[Collected data entries]
----

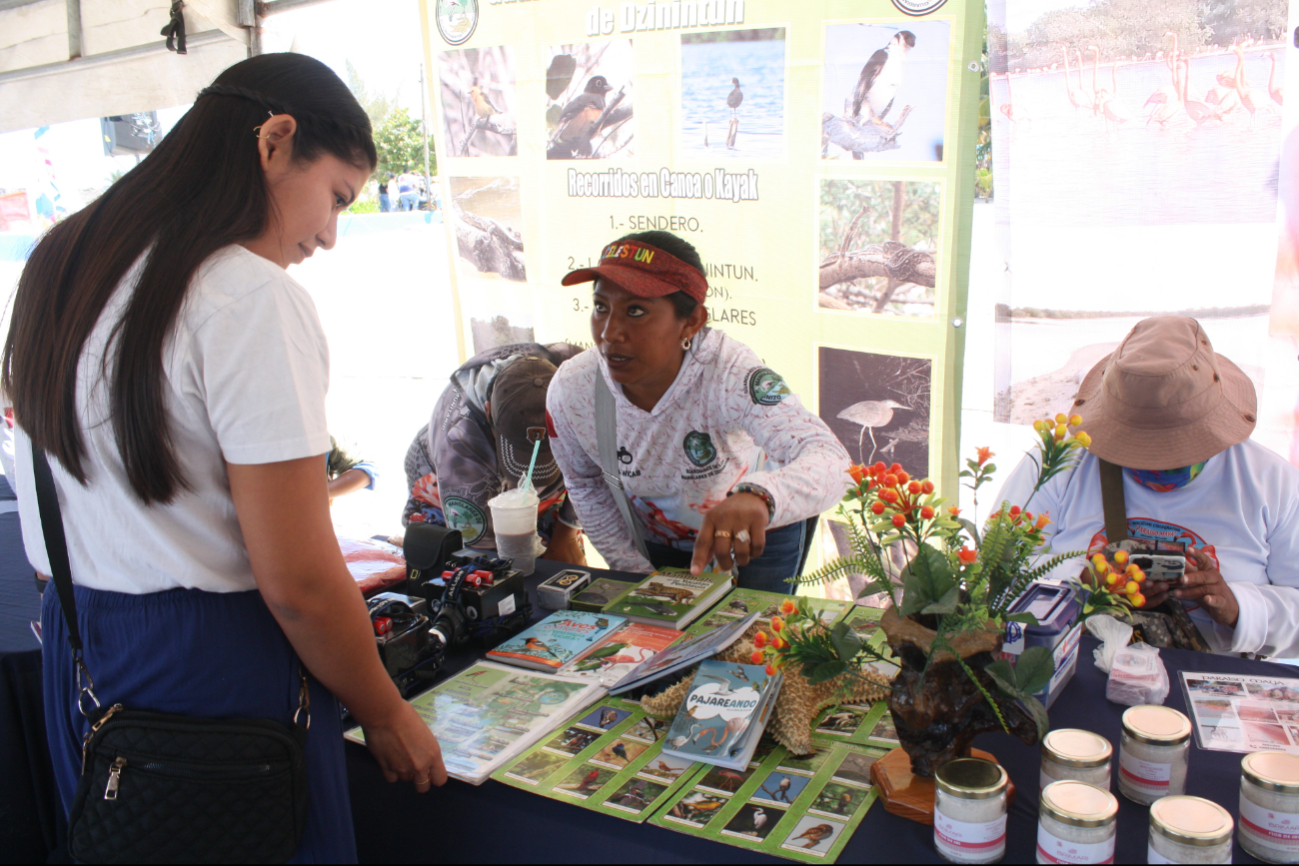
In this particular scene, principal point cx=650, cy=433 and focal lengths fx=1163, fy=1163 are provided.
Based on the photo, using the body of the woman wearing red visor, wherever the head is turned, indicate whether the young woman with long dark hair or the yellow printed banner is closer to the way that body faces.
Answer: the young woman with long dark hair

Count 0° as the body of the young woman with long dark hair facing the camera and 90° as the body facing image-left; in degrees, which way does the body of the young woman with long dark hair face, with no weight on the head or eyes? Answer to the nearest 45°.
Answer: approximately 225°

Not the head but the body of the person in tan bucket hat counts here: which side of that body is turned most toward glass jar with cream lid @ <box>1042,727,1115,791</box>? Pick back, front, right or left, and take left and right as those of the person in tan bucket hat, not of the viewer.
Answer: front

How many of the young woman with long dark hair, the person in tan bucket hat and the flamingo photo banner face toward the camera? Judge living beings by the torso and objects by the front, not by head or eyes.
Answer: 2

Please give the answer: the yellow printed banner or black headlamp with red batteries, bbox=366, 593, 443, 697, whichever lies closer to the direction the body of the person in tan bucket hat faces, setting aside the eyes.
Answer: the black headlamp with red batteries

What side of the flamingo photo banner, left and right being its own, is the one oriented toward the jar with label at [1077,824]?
front

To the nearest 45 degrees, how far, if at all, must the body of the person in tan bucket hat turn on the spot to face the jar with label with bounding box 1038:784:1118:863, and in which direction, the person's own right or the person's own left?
0° — they already face it

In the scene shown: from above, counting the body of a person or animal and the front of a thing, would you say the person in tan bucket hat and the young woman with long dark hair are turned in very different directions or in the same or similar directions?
very different directions

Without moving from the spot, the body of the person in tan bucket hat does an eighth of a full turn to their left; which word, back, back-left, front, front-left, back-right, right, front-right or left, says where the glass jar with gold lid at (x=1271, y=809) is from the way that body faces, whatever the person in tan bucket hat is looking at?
front-right

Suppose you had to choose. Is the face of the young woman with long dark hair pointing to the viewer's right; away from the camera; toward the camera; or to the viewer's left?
to the viewer's right

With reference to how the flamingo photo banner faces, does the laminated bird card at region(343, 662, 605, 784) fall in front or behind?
in front

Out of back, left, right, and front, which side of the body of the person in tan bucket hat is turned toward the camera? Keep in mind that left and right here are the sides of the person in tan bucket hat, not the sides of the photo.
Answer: front

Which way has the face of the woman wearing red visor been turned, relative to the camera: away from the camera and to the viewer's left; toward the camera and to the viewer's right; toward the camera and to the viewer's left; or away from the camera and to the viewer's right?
toward the camera and to the viewer's left
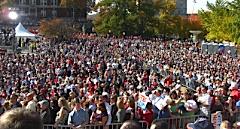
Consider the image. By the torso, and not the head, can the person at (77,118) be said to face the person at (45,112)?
no

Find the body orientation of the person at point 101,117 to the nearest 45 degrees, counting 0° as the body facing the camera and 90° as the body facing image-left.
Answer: approximately 45°

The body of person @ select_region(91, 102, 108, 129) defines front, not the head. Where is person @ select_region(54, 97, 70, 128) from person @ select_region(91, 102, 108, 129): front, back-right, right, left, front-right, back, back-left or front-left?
front-right

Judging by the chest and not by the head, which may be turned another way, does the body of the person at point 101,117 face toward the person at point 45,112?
no

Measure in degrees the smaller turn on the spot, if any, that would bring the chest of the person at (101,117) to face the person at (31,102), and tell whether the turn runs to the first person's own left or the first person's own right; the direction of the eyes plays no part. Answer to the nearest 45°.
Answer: approximately 45° to the first person's own right

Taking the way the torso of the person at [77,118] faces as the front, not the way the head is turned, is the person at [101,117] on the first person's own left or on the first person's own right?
on the first person's own left

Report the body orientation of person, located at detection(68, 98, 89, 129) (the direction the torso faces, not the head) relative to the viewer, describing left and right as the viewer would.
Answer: facing the viewer

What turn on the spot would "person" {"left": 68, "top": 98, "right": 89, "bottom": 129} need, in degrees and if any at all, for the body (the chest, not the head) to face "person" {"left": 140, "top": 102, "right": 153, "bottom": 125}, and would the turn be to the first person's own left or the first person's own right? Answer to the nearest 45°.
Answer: approximately 90° to the first person's own left
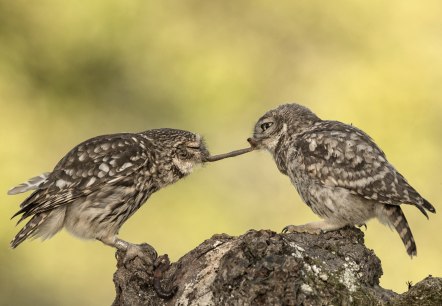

----

*WORK ITEM*
Rewrite all of the records with every "flamingo photo banner" changed to "pink flamingo banner" and nothing else altered. Leave the pictures out.

*WRITTEN RESPONSE*
In this particular scene, principal point cx=650, cy=433 and focal lengths fx=1163, fy=1163 are provided.
Based on the photo, using the body of the woman wearing red visor, wherever the head is turned, indicate whether the young woman with long dark hair or the yellow printed banner is closer to the way that body faces.
Answer: the young woman with long dark hair

Count 0° as the body of the young woman with long dark hair facing the camera and 90° as the body facing image-left; in degrees, which way does the body of the young woman with long dark hair face, with no weight on the head or eyes? Answer to the nearest 45°.
Answer: approximately 225°

Not the head but the body of the person in tan bucket hat counts here: which side of that body is turned most toward glass jar with cream lid @ <box>1042,727,1115,791</box>? Pick back, front, right or left, and take left and right as those of the person in tan bucket hat, not of the viewer.
Answer: front

How many of the young woman with long dark hair, the person in tan bucket hat and the pink flamingo banner face toward the camera? Judge living beings by the torso and objects by the front, not by head or eyes.
Answer: 2

Please give the answer: the yellow printed banner or black headlamp with red batteries, bbox=366, 593, 443, 697, whichever lies closer to the direction the body of the person in tan bucket hat faces, setting aside the eyes.
Answer: the black headlamp with red batteries

What side of the pink flamingo banner, left and right being its own, is the one oriented toward the jar with label at [1077,824]?
front

To the nearest 45 degrees, how far, if at all, must the body of the person in tan bucket hat turn on the spot to face the jar with label with bounding box 1038:784:1118:863, and in which direction, the person's own right or the person's own left?
0° — they already face it

In the scene shown: from above, counting the body of a person or animal and the front of a thing, would you say the person in tan bucket hat and the young woman with long dark hair are turned in very different directions or in the same or similar directions?
very different directions

Without moving from the spot, the body of the person in tan bucket hat does an eighth of a full turn to their left; which word, back, back-left, front, front-left, back-right, right, front-right or left, says where the glass jar with gold lid at (x=1271, y=809) is from the way that body faces, whatever the person in tan bucket hat is looking at?
front-right

Suppose you had to choose. Is the face of the young woman with long dark hair pointing to the viewer's right; away from the camera; toward the camera; or to the viewer's left?
to the viewer's right

With reference to how the pink flamingo banner faces, does the laminated bird card at region(343, 662, 605, 784) fall in front or behind?
in front

Out of back, left, right, and front, which side of the body of the person in tan bucket hat is turned toward the camera? Keep in mind that left and right here are the sides of the person in tan bucket hat, not the sides of the photo.
Answer: front

Which way has the face of the woman wearing red visor been turned, relative to the camera: away from the camera and to the viewer's left; toward the camera and to the viewer's right; toward the camera and to the viewer's left; or away from the camera and to the viewer's right?
toward the camera and to the viewer's left
Consider the image. By the torso, and not the head, can the person at (77,118) be said to face the person at (45,112)?
no

Find the body orientation of the person at point 101,117 to the nearest 45 degrees, counting 0° as the body facing the camera and 90° as the body facing image-left.
Answer: approximately 45°

The body of person @ select_region(91, 102, 108, 129) defines front, not the head. Where is person @ select_region(54, 97, 70, 128) from person @ select_region(91, 102, 108, 129): front, back-right, right, left, front-right, back, back-left or front-left?
front-right

Judging by the chest and not by the head, which may be turned another way, does the body of the person at point 101,117 face toward the person at point 45,112?
no

Measure in degrees the smaller turn on the spot, if any, that would bring the chest of the person at (101,117) to face the person at (31,102), and tell whether the turn runs to the first person's own left or the first person's own right; the direction of the eyes plays no part. Answer to the nearest 45°.
Answer: approximately 45° to the first person's own right

Taking the way the torso of the person at [77,118] faces as the front, not the way the head is turned, is the person at [101,117] on the first person's own left or on the first person's own right?
on the first person's own left

Report the body orientation of person, located at detection(68, 98, 89, 129) (the direction the torso faces, not the head) relative to the viewer, describing left and right as the viewer would.
Answer: facing the viewer

What turn on the spot would "person" {"left": 68, "top": 98, "right": 89, "bottom": 129} need, in degrees and if any at all, for the body (the chest, not the head) to face "person" {"left": 140, "top": 102, "right": 153, "bottom": 125}, and would the turn be to the first person's own left or the first person's own right? Answer to the nearest 45°.
Answer: approximately 90° to the first person's own left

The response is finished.